:: ACTIVITÉ ::
Restituez fidèlement le passage du texte sur la mort ci-dessous qui commence aux mots "Ainsi, la définition" et s'arrête après "dans le corps.".

:: TEXTE PRÉSENTÉ ::
== == ==

Ainsi, la définition de la mort est un concept qui varie en fonction de la capacité qu’a un groupe humain de remettre la vie d’un corps en route. En elle-même, la mort n’a aucune réalité logique, clinique ou biologique. Elle n’existe qu’en tant qu’affirmation ou mesure des modifications relatives survenant dans le corps.

Que se passe-t-il au niveau de la conscience ?

Selon Elisabeth Ross, il y a des étapes définies dans le processus de mort au cours desquelles se produisent différentes réactions[3] :

• Refus : l’individu essaie de réagir physiquement et mentalement à la situation, il se débat et refuse d’y croire.

• Colère et frustration : il se dit « pourquoi moi? » et peut essayer de marchander, de chercher un dernier moyen de s’en sortir.

• Peur et dépression : la pleine réalisation de la mort imminente s’imprime en lui. Ceci est valable seulement chez les adultes. Les réactions varient selon les cultures.

== == ==

:: INFORMATIONS AFFICHÉES ::
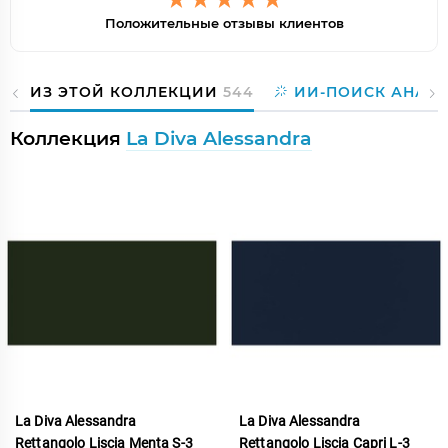
Положительные отзывы клиентов
ИЗ ЭТОЙ КОЛЛЕКЦИИ
544
ИИ-ПОИСК АНАЛ
Коллекция
La Diva Alessandra
La Diva Alessandra
La Diva Alessandra
Rettangolo Liscia Menta S-3
Rettangolo Liscia Capri L-3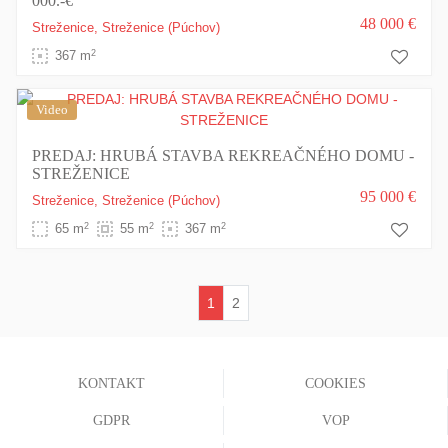
000.-€
48 000 €
Streženice,
Streženice
(Púchov)
2
367 m
Video
PREDAJ: HRUBÁ STAVBA REKREAČNÉHO DOMU -
STREŽENICE
95 000 €
Streženice,
Streženice
(Púchov)
2
2
2
65 m
55 m
367 m
1
2
(current)
KONTAKT
COOKIES
GDPR
VOP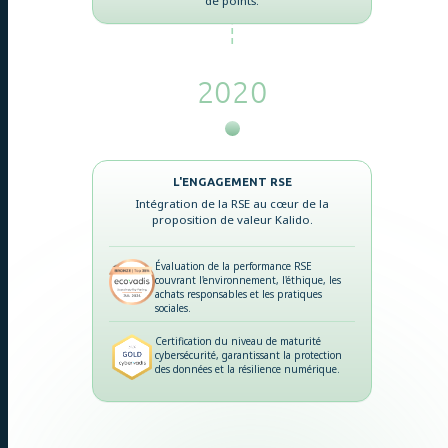
de points.
2020
L'ENGAGEMENT RSE
Intégration de la RSE au cœur de la
proposition de valeur Kalido.
Évaluation de la performance RSE
couvrant l'environnement, l'éthique, les
achats responsables et les pratiques
sociales.
Certification du niveau de maturité
cybersécurité, garantissant la protection
des données et la résilience numérique.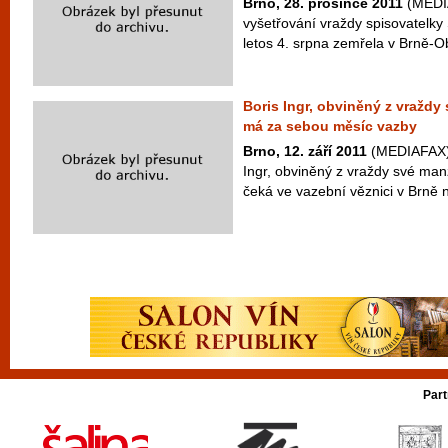
Brno, 28. prosince 2011
(MEDIA
vyšetřování vraždy spisovatelk
letos 4. srpna zemřela v Brně-Ob
Boris Ingr, obviněný z vraždy
má za sebou měsíc vazby
Brno, 12. září 2011
(MEDIAFAX) -
Ingr, obviněný z vraždy své ma
čeká ve vazební věznici v Brně 
Part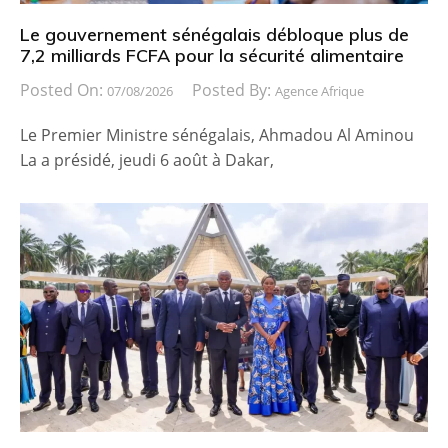
Le gouvernement sénégalais débloque plus de
7,2 milliards FCFA pour la sécurité alimentaire
Posted On:
Posted By:
07/08/2026
Agence Afrique
Le Premier Ministre sénégalais, Ahmadou Al Aminou
La a présidé, jeudi 6 août à Dakar,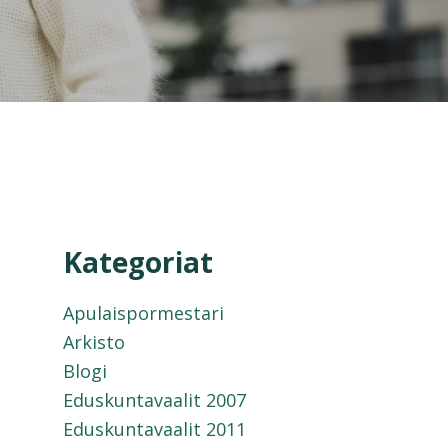
Kategoriat
Apulaispormestari
Arkisto
Blogi
Eduskuntavaalit 2007
Eduskuntavaalit 2011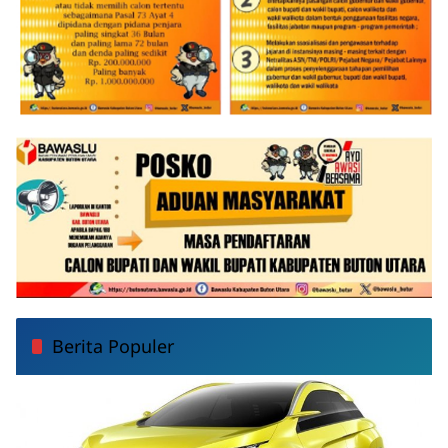
Berita Populer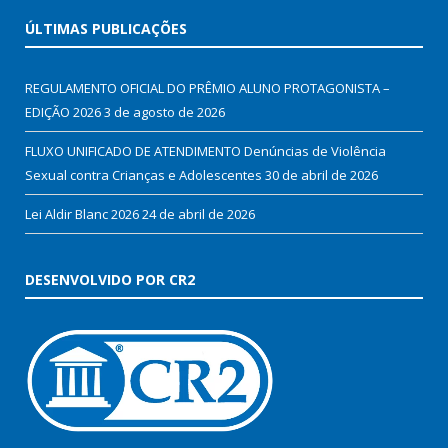
ÚLTIMAS PUBLICAÇÕES
REGULAMENTO OFICIAL DO PRÊMIO ALUNO PROTAGONISTA –
EDIÇÃO 2026
3 de agosto de 2026
FLUXO UNIFICADO DE ATENDIMENTO Denúncias de Violência
Sexual contra Crianças e Adolescentes
30 de abril de 2026
Lei Aldir Blanc 2026
24 de abril de 2026
DESENVOLVIDO POR CR2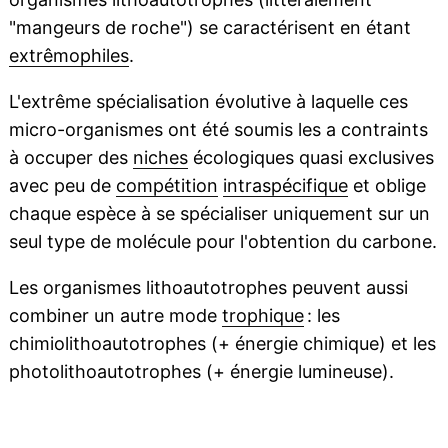
"mangeurs de roche") se caractérisent en étant
extrêmophiles
.
L'extrême spécialisation évolutive à laquelle ces
micro-organismes ont été soumis les a contraints
à occuper des
niches
écologiques quasi exclusives
avec peu de
compétition
intraspécifique
et oblige
chaque espèce à se spécialiser uniquement sur un
seul type de molécule pour l'obtention du carbone.
Les organismes lithoautotrophes peuvent aussi
combiner un autre mode
trophique
: les
chimiolithoautotrophes (+ énergie chimique) et les
photolithoautotrophes (+ énergie lumineuse).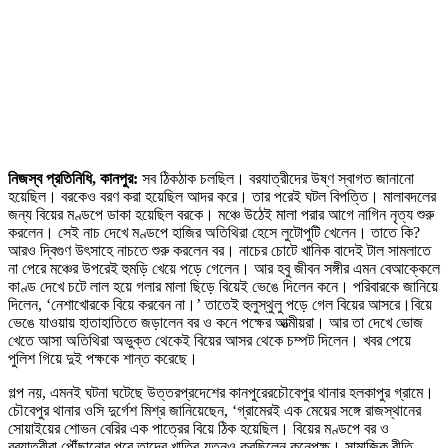
নিজস্ব প্রতিনিধি, কানপুর:
সব ঠিকঠাক চলছিল। বরযাত্রীদের উষ্ণ স্বাগত জানানো
হয়েছিল। বরকেও বরণ করা হয়েছিল আদর করে। তার পরেই ঘটল বিপত্তি। মালাবদলের
জন্য বিয়ের মণ্ডপে ডাকা হয়েছিল বরকে। মঞ্চে উঠেই মালা পরার আগে নাগিন নৃত্য শুরু
করলেন। সেই নাচ দেখে মণ্ডপে হাজির অতিথিরা হেসে লুটোপুটি খেলেন। তাতে কি?
আরও দ্বিগুণ উ‍ৎসাহে নাচতে শুরু করলেন বর। নাচের চোটে খানিক বাদেই টাল সামলাতে
না পেরে মঞ্চের উপরেই হুমড়ি খেয়ে পড়ে গেলেন। আর হবু জীবন সঙ্গীর এমন বেআক্কেলে
কাণ্ড দেখে চটে লাল হয়ে গলার মালা ছিড়ে বিয়েই ভেঙে দিলেন কনে। পরিবারকে জানিয়ে
দিলেন, ‘নেশাখোরকে বিয়ে করবেন না।’ তাতেই হুলুস্থুলু পড়ে গেল বিয়ের আসরে।বিয়ে
ভেঙে যাওয়ায় হাতাহাতিতে জড়ালেন বর ও কনে পক্ষের আত্মীয়রা। আর তা দেখে ভোজ
খেতে আসা অতিথিরা অভুক্ত থেকেই বিয়ের আসর থেকে চম্পট দিলেন। খবর পেয়ে
পুলিশ গিয়ে দুই পক্ষকে শান্ত করেছে।
গল্প নয়, এমনই ঘটনা ঘটেছে উত্তরপ্রদেশের কানপুরেরচৌবেপুর থানার হলকাপুর গ্রামে।
চৌবেপুর থানার ওসি দুর্গেশ মিশ্র জানিয়েছেন, ‘গ্রামেরই এক মেয়ের সঙ্গে রাজস্থানের
সোয়াইয়ের শোভন বেরির এক পাত্রের বিয়ে ঠিক হয়েছিল। বিয়ের মণ্ডপে বর ও
বরযাত্রীরা পৌঁছানোর পরে তাদের খাতির-যত্নও করছিলেন কনেপক্ষ। সামাজিক রীতি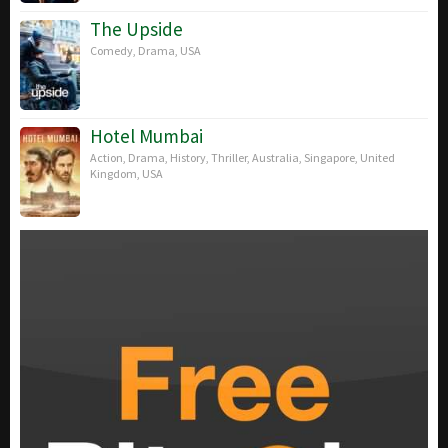
The Upside
Comedy
,
Drama
,
USA
Hotel Mumbai
Action
,
Drama
,
History
,
Thriller
,
Australia
,
Singapore
,
United
Kingdom
,
USA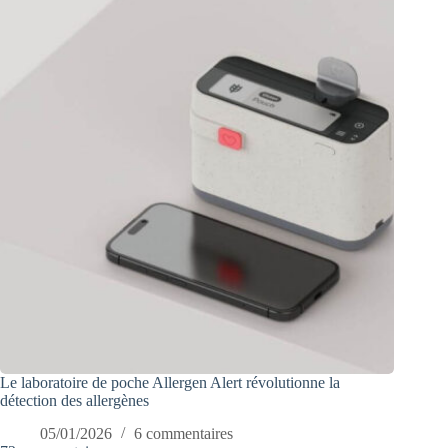
Le laboratoire de poche Allergen Alert révolutionne la
détection des allergènes
05/01/2026
6 commentaires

== == ==

:: CORRIGÉ DE L'EXERCICE ::
Ainsi, la définition de la mort est un concept qui varie en fonction de la capacité qu’a un groupe humain de remettre la vie d’un corps en route. En elle-même, la mort n’a aucune réalité logique, clinique ou biologique. Elle n’existe qu’en tant qu’affirmation ou mesure des modifications relatives survenant dans le corps.